**文書本文:**
青年工員の私は、その日、虹を見た。研磨しぬいた鉄板に、七色に映った。
ボーフラ
足下には油膜の張った水たまり。
靴屋に行く度に思い出されるのは、こっそり新しい靴を買ったのに「知らないおっさんと靴交換してもろてん」という嘘を言った父のことである。
hit4
これ、サンタと共に子供への嘘として定番化したい。
石版の上に全裸で横たわるや否や縄で縛りつけられ、卑猥な本を見せ続けられている。今日は私が陰茎日時計の当番だ。
おかめちゃん
水平に勃起できるのは才能と訓練の賜だ。
同性愛をやめてしまおう。マタタイテ、うっかりしびれさせた足をさすって、便器から立ち上がりかけたその時だった。
くーみん
女子便にテノールの叫びが!
パック詰めされたおでんの結び昆布のように、ふわふわ浮かんだただの堅物だった。
肩幅先輩
結び昆布はおでんのリボン!
次の配達先は、見覚えのある住所。そうだ、前妻と暮らしていた家だ。インターフォンに映る僕の顔は、彼女の目にどう映るだろう。バイクを降りて箱を揺すり、ずれたピザを中心に戻しながら、その時を待つ。
おかめちゃん
その後、表彰状授与っぽくピザの受け渡しが。
まず、今回ペンをとるために、家にスプリンクラーを100台入れた話からしよう。
野村バンダム
その前にスプリンクラー止めて。

**必要な作業:**
本文のうち「靴屋に行く度に思い出されるの」を含む語句で始まり「水平に勃起できるのは才能と訓練の賜だ。」で終わる部分を、「父」を「母」に置き換えて更新し、改めて示してください。

**提供資料:**

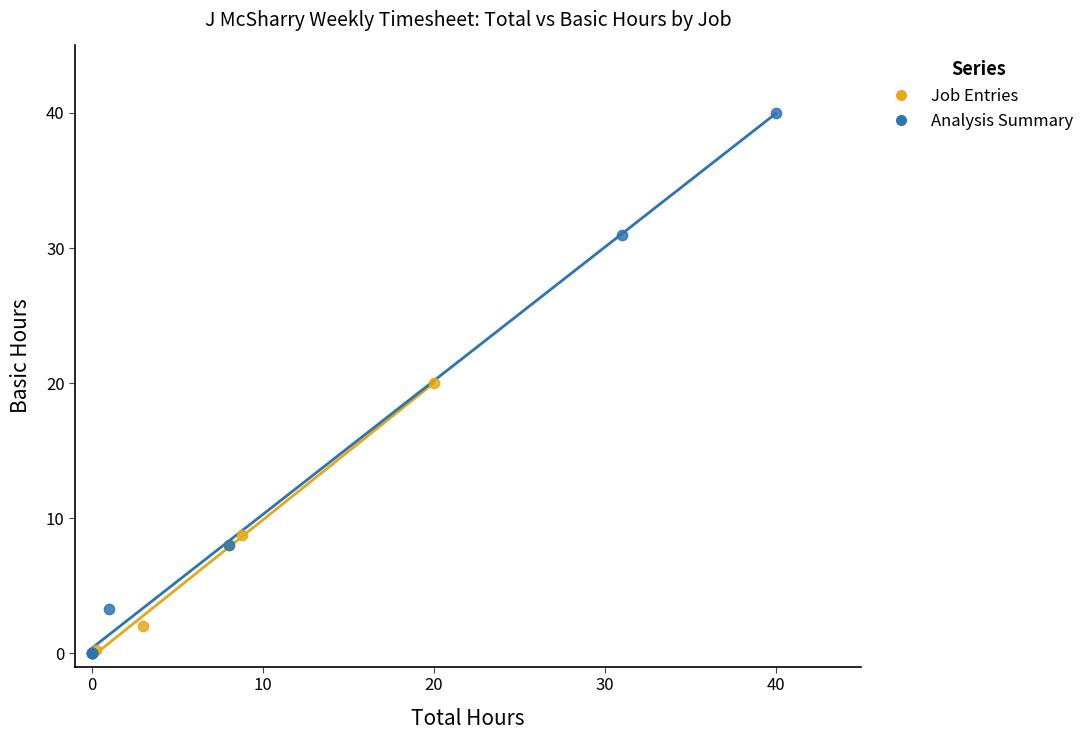

Which series has the largest Y range (max minus min)?

Analysis Summary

**作業結果:**
靴屋に行く度に思い出されるのは、こっそり新しい靴を買ったのに「知らないおっさんと靴交換してもろてん」という嘘を言った母のことである。
hit4
これ、サンタと共に子供への嘘として定番化したい。
石版の上に全裸で横たわるや否や縄で縛りつけられ、卑猥な本を見せ続けられている。今日は私が陰茎日時計の当番だ。
おかめちゃん
水平に勃起できるのは才能と訓練の賜だ。